Add segmmentation output to pose detection README (#939)

ahmedsabie · lina128 · web-flow · commit fe3db69df2c4 · 2022-01-31T14:47:48.000-05:00
Co-authored-by: Na Li &lt;linazhao@google.com&gt;
diff --git a/pose-detection/README.md b/pose-detection/README.md
@@ -55,7 +55,7 @@ the list will be empty.
 For each pose, it contains a confidence score of the pose and an array of keypoints.
 PoseNet and MoveNet both return 17 keypoints. MediaPipe BlazePose returns 33 keypoints.
 Each keypoint contains x, y, score and name. In addition, MediaPipe BlazePose
-also returns an array of 3D keypoints.
+also returns an array of 3D keypoints and a segmentation mask.
 
 Example output:
 ```
@@ -70,7 +70,16 @@ Example output:
     keypoints3D: [
       {x: 0.65, y: 0.11, z: 0.05, score: 0.99, name: "nose"},
       ...
-    ]
+    ],
+    segmentation: {
+      maskValueToLabel: (maskValue: number) => { return 'person' },
+      mask: {
+        toCanvasImageSource(): ...
+        toImageData(): ...
+        toTensor(): ...
+        getUnderlyingType(): ...
+      }
+    }
   }
 ]
 ```
@@ -94,6 +103,12 @@ and therefore setting a proper confidence threshold may involve some experimenta
 
 The name provides a label for each keypoint, such as 'nose', 'left_eye', 'right_knee', etc.
 
+The `mask` key of `segmentation` stores an object which provides access to the underlying mask image using the conversion functions toCanvasImageSource, toImageData, and toTensor depending on the desired output type. Note that getUnderlyingType can be queried to determine what is the type being used underneath the hood to avoid expensive conversions (such as from tensor to image data).
+
+The semantics of the RGBA values of the `mask` is as follows: the image mask is the same size as the input image, where green and blue channels are always set to 0. Different red values denote different segmentation labels (see maskValueToLabel key below, currently only foreground/background segmentation is performed). Different alpha values denote the probability of pixel being a foreground pixel (0 being lowest probability and 255 being highest).
+
+`maskValueToLabel` key of `segmentation` maps the `mask` key's foreground pixel’s red value to the name of that pixel. Should throw error for unsupported input values. BlazePose will always return 'person' since it is a binary segmentation.
+
 Refer to each model's documentation for specific configurations for the model
 and their performance.

▶ **Required work**
Copy out the stretch of the README commit from "ahmedsabie · lina128" through "will be empty.", swapping "commit" for "revision".

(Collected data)
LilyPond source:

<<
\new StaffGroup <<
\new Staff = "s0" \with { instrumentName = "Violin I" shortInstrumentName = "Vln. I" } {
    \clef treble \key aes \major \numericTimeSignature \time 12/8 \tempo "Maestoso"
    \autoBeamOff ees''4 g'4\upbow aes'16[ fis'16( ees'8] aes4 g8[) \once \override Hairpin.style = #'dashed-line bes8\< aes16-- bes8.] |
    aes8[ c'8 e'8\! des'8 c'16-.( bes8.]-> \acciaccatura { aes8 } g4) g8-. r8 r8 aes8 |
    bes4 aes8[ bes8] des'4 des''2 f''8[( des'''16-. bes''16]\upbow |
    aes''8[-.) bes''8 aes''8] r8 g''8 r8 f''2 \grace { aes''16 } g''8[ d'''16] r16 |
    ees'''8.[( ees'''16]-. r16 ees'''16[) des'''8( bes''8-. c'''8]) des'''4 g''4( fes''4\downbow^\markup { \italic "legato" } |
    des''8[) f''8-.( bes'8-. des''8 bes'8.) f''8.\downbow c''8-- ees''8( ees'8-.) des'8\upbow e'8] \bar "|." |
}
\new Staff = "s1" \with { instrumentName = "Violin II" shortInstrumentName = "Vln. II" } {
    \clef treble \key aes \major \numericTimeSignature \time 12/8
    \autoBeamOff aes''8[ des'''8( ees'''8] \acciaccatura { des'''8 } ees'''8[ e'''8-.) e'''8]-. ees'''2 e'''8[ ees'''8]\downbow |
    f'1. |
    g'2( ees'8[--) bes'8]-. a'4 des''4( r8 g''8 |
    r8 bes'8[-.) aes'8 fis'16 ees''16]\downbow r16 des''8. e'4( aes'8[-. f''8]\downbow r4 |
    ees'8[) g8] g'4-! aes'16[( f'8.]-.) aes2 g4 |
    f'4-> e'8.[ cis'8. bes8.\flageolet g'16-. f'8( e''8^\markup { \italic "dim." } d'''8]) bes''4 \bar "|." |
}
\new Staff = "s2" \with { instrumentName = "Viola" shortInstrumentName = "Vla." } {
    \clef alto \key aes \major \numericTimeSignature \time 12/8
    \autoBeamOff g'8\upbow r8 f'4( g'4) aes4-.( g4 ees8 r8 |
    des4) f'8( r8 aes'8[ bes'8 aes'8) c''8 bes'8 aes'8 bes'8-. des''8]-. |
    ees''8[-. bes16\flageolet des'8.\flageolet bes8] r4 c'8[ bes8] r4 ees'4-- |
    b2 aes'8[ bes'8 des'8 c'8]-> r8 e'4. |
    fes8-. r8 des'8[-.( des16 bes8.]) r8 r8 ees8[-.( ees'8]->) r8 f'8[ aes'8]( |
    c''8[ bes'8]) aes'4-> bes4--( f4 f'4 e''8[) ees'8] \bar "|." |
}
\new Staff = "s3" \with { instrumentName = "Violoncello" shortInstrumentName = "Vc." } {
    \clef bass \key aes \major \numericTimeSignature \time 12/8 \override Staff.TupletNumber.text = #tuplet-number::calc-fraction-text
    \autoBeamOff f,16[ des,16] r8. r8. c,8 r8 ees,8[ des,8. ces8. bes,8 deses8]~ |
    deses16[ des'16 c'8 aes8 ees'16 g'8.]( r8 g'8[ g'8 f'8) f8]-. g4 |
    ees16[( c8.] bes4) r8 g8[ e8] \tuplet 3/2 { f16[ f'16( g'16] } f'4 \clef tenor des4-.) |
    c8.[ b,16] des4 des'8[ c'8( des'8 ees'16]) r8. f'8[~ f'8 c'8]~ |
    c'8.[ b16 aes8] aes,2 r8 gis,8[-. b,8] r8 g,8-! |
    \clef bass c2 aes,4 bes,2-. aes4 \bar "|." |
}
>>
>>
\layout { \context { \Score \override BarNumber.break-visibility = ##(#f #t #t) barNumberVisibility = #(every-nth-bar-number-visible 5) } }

▶ **Response area**
ahmedsabie · lina128 · web-flow · revision fe3db69df2c4 · 2022-01-31T14:47:48.000-05:00
Co-authored-by: Na Li &lt;linazhao@google.com&gt;
diff --git a/pose-detection/README.md b/pose-detection/README.md
@@ -55,7 +55,7 @@ the list will be empty.